Kristin Calkins with Fairfax County Department of Transportation (FCDOT) and other officials from the department review some of the maps and talk about the proposed improvements to Hunter Mill Road with members of the community at their latest informational outreach meeting.
Photo by Andrea Worker.
On Sept. 15, the Fairfax County Department of Transportation (FCDOT) held Community Meeting #5 to bring the public up to date and continue soliciting feedback on its studies to improve traffic flow along Hunter Mill Road, primarily north of Route 267. The kick-off meeting for the study took place back in December of 2014, with the mission to address the increasing congestion on the road, particularly from its access to the Dulles Toll Road, intersections with Sunrise Valley Drive and Sunset Hills Road, and Crowell Rd. and at the one-lane Colvin Run Bridge.
Acknowledging that drivers already experience peak-time traffic headaches on Hunter Mill, project manager Kristin Calkins provided projections for 2030 and 2050 increases in traffic that would basically mean “unacceptable levels of service” along the route in the years to come. The study was designed to develop alternatives to mitigate both existing and future conditions, while “maintaining the character of Hunter Mill Road,” which today is a two-lane country road that meanders past residential clusters, fields and woodland.
FCDOT conducted extensive studies during the first half of 2015 and presented some of their findings and several suggested corrective alternatives at a number of public forums during that time. At the request of the community, in July of 2015, the agency chose to defer the study to await the updated capacity analysis methodologies for roundabouts due to be adopted by the Transportation Research Board in January of 2016. Those results became available and were presented at a public meeting in June, with an expanded scope for the study. FCDOT is ready to re-start the project with the community’s involvement.
CALKINS REVIEWED the previous proposed Alternatives for the audience of about forty interested persons, then discussed a number of new alternatives that featured roundabouts or signals at the critical intersections, as well as Alternatives that employed a combination of both features.
“There are problems that arise when we look at methods that mix-and-match signals and roundabouts,” Calkins noted. The studies to date seem to indicate that the use of one method or the other would offer the best outcome, although there are challenges with roundabouts at the Toll Road intersection, regardless of which Alternative and roundabout shape is devised.
One major option for consideration in any Hunter Mill improvement plan includes the proposed re-routing of Sunset Hills Road, moving the road north to join Hunter Mill at Crowell Road and to block off their current intersection which is “just too close to the Dulles Toll Road entrance and entry ramps” on the north side of the highway. At these lights, “there just isn’t enough room for cars trying to turn onto Sunset Hills” or to await passage through on Hunter Mill in either direction, causing frequent backups and blocked intersections, no matter what time of day.
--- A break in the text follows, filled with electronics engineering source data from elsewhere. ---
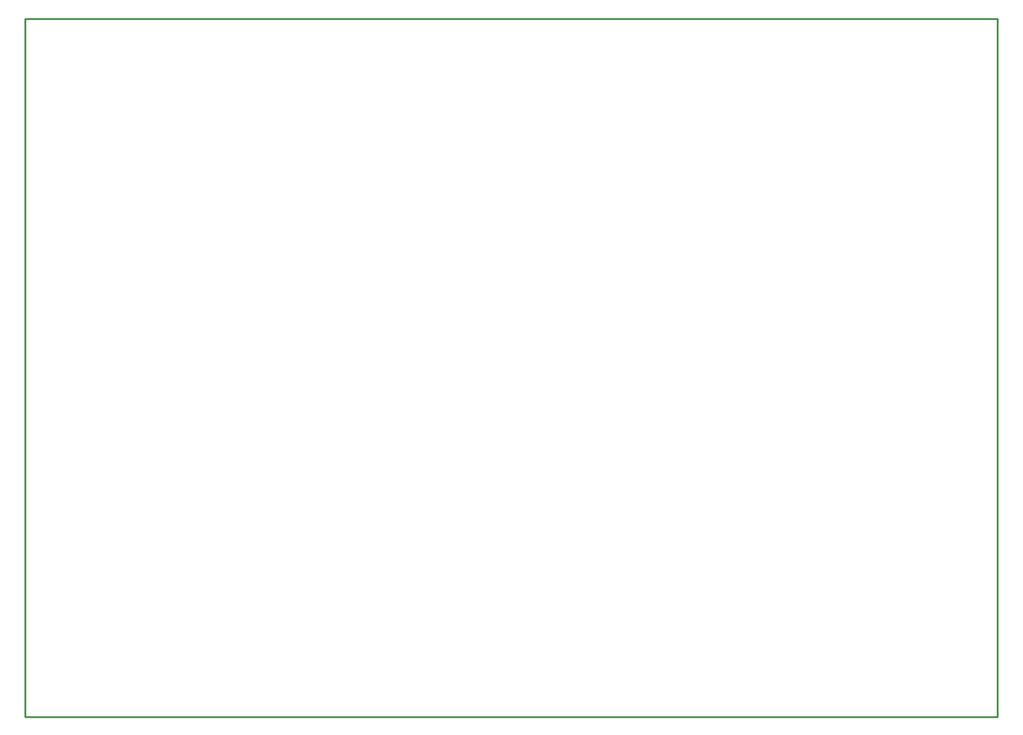
<source format=gko>
*
*
G04 PADS VX.1.1 Build Number: 678707 generated Gerber (RS-274-X) file*
G04 PC Version=2.1*
*
%IN "VM2000.pcb"*%
*
%MOIN*%
*
%FSLAX35Y35*%
*
*
*
*
G04 PC Standard Apertures*
*
*
G04 Thermal Relief Aperture macro.*
%AMTER*
1,1,$1,0,0*
1,0,$1-$2,0,0*
21,0,$3,$4,0,0,45*
21,0,$3,$4,0,0,135*
%
*
*
G04 Annular Aperture macro.*
%AMANN*
1,1,$1,0,0*
1,0,$2,0,0*
%
*
*
G04 Odd Aperture macro.*
%AMODD*
1,1,$1,0,0*
1,0,$1-0.005,0,0*
%
*
*
G04 PC Custom Aperture Macros*
*
*
*
*
*
*
G04 PC Aperture Table*
*
%ADD011C,0.01*%
%ADD090C,0.001*%
*
*
*
*
G04 PC Circuitry*
G04 Layer Name VM2000.pcb - circuitry*
%LPD*%
*
*
G04 PC Custom Flashes*
G04 Layer Name VM2000.pcb - flashes*
%LPD*%
*
*
G04 PC Circuitry*
G04 Layer Name VM2000.pcb - circuitry*
%LPD*%
*
G54D11*
G01X100000Y100000D02*
Y472000D01*
X618000*
Y100000*
X100000*
G54D90*
X0Y0D02*
M02*

</source>
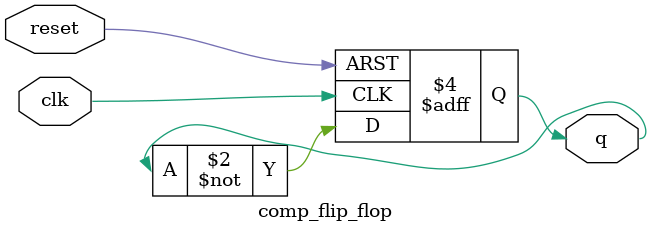
<source format=v>
`timescale 1ns/100ps
 module ripple_counter_4bit(A,count,reset);
 output [3:0]A;
 input count,reset;
 //instantiate comp flip-flop
 comp_flip_flop f0(A[0],count,reset);
 comp_flip_flop f1(A[1],A[0],reset);
 comp_flip_flop f2(A[2],A[1],reset);
 comp_flip_flop f3(A[3],A[2],reset);
 endmodule
 //comp flip-flop
 module comp_flip_flop (q,clk,reset);
 output reg q=1'b0;

 input clk,reset;

 always @ (negedge clk,posedge reset)
 begin
 if(reset) q<=0;
 else q<= ~q;
 end
 endmodule

</source>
The public seemed willing to engage in a thoughtful discussion regarding all of the alternatives currently on the drawing board. Some residents who live on or near Hunter Mill did express concern about the suggested rebuilding of the bridge over Colvin Run, worried that not only would changes to the bridge make unwelcomed changes to the character of road, but that widening the bridge would also encourage considerably more traffic to use Hunter Mill as their access to the Toll Road.
Calkins and her FCDOT colleagues, including director Tom Biesiadny, acknowledged their concerns, but deferred to Virginia Department of Transportation District and Bridge Engineer Gary Runco as the expert on bridge-related matters.
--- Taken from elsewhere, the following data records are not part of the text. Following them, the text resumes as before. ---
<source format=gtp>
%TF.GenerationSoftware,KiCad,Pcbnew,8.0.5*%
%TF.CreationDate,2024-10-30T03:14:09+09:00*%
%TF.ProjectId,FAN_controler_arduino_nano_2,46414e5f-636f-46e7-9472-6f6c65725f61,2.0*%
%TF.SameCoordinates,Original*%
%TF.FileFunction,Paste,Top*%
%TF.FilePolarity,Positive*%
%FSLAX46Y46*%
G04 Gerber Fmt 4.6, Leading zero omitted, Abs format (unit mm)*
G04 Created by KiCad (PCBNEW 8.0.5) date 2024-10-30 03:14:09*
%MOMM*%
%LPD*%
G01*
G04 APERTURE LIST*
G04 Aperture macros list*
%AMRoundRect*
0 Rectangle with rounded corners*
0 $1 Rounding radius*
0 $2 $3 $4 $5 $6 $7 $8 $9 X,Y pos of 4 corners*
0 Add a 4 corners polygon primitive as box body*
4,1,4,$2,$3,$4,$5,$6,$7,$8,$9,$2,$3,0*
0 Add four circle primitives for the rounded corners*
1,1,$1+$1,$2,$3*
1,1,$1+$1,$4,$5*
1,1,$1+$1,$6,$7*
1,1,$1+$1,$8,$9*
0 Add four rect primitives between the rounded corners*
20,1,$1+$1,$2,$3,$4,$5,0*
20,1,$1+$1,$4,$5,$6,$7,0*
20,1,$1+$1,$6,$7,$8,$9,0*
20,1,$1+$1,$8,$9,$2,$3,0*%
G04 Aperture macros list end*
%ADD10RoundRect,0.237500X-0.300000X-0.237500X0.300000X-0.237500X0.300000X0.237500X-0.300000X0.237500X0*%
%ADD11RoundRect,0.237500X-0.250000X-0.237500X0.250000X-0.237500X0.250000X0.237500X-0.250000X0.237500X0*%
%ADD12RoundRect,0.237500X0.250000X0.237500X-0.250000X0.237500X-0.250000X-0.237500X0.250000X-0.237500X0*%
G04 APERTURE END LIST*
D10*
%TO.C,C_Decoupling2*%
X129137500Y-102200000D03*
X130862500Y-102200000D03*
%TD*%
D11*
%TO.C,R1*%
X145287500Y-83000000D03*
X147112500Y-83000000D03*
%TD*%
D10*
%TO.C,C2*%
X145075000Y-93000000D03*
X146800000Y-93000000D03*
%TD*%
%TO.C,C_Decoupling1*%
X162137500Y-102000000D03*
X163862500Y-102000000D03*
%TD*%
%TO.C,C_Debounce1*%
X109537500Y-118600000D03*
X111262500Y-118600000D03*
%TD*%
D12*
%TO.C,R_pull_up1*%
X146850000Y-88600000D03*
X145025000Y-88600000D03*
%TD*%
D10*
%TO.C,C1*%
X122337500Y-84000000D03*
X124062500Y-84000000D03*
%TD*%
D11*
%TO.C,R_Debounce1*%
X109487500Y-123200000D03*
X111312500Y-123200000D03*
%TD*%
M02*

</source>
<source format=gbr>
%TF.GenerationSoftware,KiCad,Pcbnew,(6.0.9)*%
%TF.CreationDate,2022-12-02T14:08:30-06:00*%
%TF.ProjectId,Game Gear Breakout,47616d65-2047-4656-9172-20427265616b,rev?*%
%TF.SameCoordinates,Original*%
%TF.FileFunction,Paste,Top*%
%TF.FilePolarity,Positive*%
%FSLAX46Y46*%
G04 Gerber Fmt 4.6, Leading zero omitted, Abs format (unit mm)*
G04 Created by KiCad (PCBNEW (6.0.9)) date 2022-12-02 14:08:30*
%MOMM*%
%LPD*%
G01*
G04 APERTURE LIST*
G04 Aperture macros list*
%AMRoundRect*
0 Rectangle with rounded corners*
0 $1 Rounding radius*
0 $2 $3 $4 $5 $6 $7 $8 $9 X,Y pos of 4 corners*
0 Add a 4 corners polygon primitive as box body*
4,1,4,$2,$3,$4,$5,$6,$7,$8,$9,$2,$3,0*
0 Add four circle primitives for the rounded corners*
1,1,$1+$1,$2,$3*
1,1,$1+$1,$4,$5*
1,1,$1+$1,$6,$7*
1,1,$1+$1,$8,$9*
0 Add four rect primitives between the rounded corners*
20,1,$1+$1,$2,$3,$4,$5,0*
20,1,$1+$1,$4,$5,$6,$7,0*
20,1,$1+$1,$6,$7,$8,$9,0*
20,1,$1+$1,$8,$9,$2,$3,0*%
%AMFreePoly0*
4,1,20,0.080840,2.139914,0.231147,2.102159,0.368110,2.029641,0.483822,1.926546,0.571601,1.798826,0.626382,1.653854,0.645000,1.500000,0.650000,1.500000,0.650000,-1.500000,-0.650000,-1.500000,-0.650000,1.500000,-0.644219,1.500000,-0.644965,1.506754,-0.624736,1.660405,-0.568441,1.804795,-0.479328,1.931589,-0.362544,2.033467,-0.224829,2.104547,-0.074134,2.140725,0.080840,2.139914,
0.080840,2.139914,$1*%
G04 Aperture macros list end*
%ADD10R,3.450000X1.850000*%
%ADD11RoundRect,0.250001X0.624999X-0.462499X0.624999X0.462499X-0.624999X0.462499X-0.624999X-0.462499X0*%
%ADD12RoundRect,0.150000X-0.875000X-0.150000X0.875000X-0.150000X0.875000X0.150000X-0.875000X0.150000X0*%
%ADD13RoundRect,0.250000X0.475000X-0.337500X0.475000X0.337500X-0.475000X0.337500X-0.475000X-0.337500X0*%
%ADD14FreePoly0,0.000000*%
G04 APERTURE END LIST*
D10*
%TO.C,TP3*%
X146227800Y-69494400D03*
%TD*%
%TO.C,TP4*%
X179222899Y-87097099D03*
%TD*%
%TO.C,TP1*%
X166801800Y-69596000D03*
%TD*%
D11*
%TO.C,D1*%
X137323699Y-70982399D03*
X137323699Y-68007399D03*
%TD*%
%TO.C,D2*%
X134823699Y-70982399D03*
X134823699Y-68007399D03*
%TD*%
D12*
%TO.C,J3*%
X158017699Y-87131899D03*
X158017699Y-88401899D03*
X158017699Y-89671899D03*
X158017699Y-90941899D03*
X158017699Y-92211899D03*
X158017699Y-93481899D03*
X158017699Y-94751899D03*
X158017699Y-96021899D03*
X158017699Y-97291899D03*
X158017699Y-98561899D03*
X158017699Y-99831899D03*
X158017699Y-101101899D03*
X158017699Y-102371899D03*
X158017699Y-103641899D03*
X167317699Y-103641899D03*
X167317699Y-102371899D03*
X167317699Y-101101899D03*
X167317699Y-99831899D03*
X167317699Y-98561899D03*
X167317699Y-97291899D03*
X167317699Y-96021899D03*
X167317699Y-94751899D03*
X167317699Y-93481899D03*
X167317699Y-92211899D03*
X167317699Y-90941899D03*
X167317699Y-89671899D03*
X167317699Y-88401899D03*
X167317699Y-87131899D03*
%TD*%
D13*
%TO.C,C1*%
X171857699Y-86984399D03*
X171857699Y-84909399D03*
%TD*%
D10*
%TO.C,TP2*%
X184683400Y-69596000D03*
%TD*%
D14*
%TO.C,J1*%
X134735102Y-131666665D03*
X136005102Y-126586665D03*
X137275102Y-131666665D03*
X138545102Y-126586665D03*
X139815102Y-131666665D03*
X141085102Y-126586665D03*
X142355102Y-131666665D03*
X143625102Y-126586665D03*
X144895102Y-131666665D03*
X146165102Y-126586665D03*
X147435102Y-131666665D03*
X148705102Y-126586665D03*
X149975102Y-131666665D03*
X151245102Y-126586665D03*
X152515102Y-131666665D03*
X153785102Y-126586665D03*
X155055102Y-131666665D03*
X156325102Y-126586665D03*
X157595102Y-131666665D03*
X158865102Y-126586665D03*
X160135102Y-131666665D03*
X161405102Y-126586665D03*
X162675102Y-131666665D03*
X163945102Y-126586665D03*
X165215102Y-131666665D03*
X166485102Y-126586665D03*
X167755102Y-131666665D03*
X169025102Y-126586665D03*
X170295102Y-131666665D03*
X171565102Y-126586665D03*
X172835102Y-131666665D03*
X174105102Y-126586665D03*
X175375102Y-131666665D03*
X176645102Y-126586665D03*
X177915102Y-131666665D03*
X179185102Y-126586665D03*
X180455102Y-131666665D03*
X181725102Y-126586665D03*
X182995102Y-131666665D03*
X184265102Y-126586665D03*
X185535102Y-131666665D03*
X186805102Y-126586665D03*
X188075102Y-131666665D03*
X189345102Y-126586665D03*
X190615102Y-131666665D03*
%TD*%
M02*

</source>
Runco’s crew had just recently completed an inspection of the Colvin Run bridge on Hunter Mill and he had photos to show the audience what had been their findings.
According to Runco, pointing to repairs that have already been made and the deterioration still going on, “we’re just putting band aids on this bridge” and something would have to be done eventually. Under current regulations, Runco says he is “obliged” to study replacing the one-lane bridge with a two-lane structure. The bridge now carries approximately 8,000 vehicles per day, putting it in the category that requires considering a wider replacement. The bridge is on a list for major repair or replacement state funding – but not until the 2019-2022 cycle.
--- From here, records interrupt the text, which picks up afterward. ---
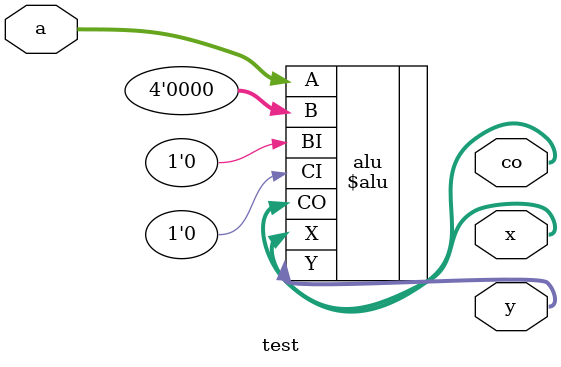
<source format=v>
module test(input [3:0] a, output [3:0] y, output [3:0] x, output [3:0] co);
\$alu #(
	.A_WIDTH(4), .B_WIDTH(4), .Y_WIDTH(4),
	.A_SIGNED(0), .B_SIGNED(0)
) alu (
	.A(a), .B(4'h0),
	.BI(1'b0), .CI(1'b0),
	.Y(y), .X(x), .CO(co)
);
endmodule

</source>
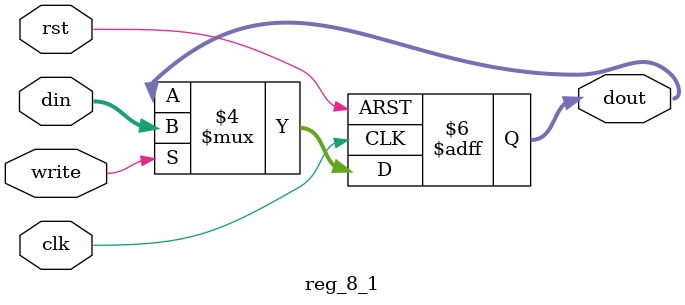
<source format=v>
module reg_8_1(clk,rst,write,din,dout);

output [7:0] dout;
input  clk,rst,write;
input  [7:0] din;

reg [7:0] dout;

always @ (posedge clk or negedge rst)
	begin
		if(!rst)
			dout  <= 8'h43;
		else 
		  if(write)
					 dout<=din;
		  else 
					 dout<=dout;
	end

endmodule
</source>
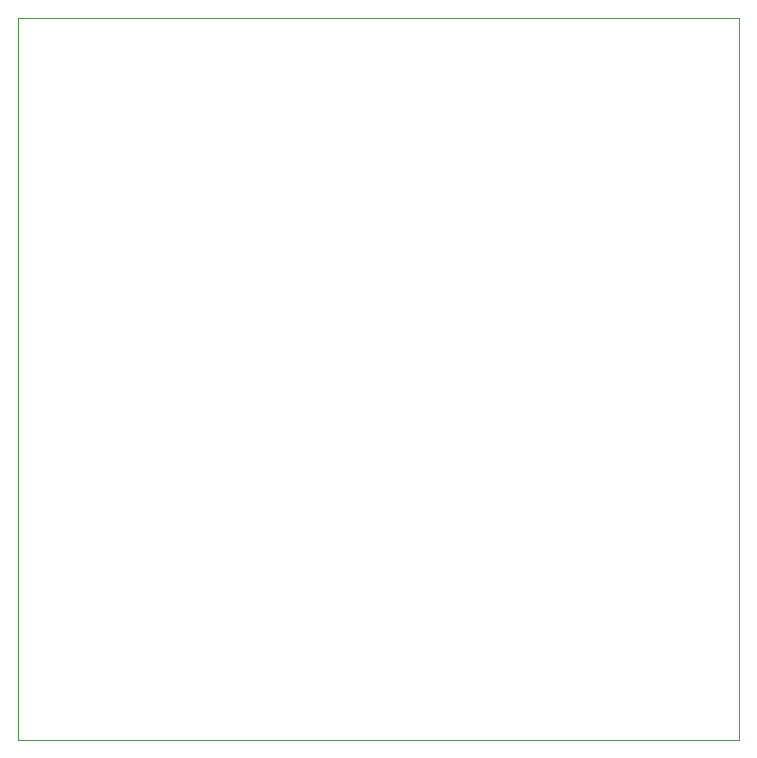
<source format=gbr>
%TF.GenerationSoftware,KiCad,Pcbnew,8.0.0*%
%TF.CreationDate,2024-10-07T21:47:18+03:00*%
%TF.ProjectId,laser_com_v1,6c617365-725f-4636-9f6d-5f76312e6b69,rev?*%
%TF.SameCoordinates,Original*%
%TF.FileFunction,Profile,NP*%
%FSLAX46Y46*%
G04 Gerber Fmt 4.6, Leading zero omitted, Abs format (unit mm)*
G04 Created by KiCad (PCBNEW 8.0.0) date 2024-10-07 21:47:18*
%MOMM*%
%LPD*%
G01*
G04 APERTURE LIST*
%TA.AperFunction,Profile*%
%ADD10C,0.050000*%
%TD*%
G04 APERTURE END LIST*
D10*
X64700000Y-67800000D02*
X125700000Y-67800000D01*
X125700000Y-128900000D01*
X64700000Y-128900000D01*
X64700000Y-67800000D01*
M02*

</source>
THE MEETING concluded with Calkins promising that the County would consider all of the feedback provided and continue to assess the options. The next meeting was tentatively scheduled for Nov. 17, location to be announced, at which time FCDOT hopes to present a Preferred Alternative and final recommendations for public consideration. Calkins urged citizens to stay informed via their website, www.fairfaxcounty.gov and select the Department of Transportation section.
Even though funding has not been secured for any changes to Hunter Mill Road or the bridge, the scope and magnitude of any such changes has FCDOT preparing now for the green light.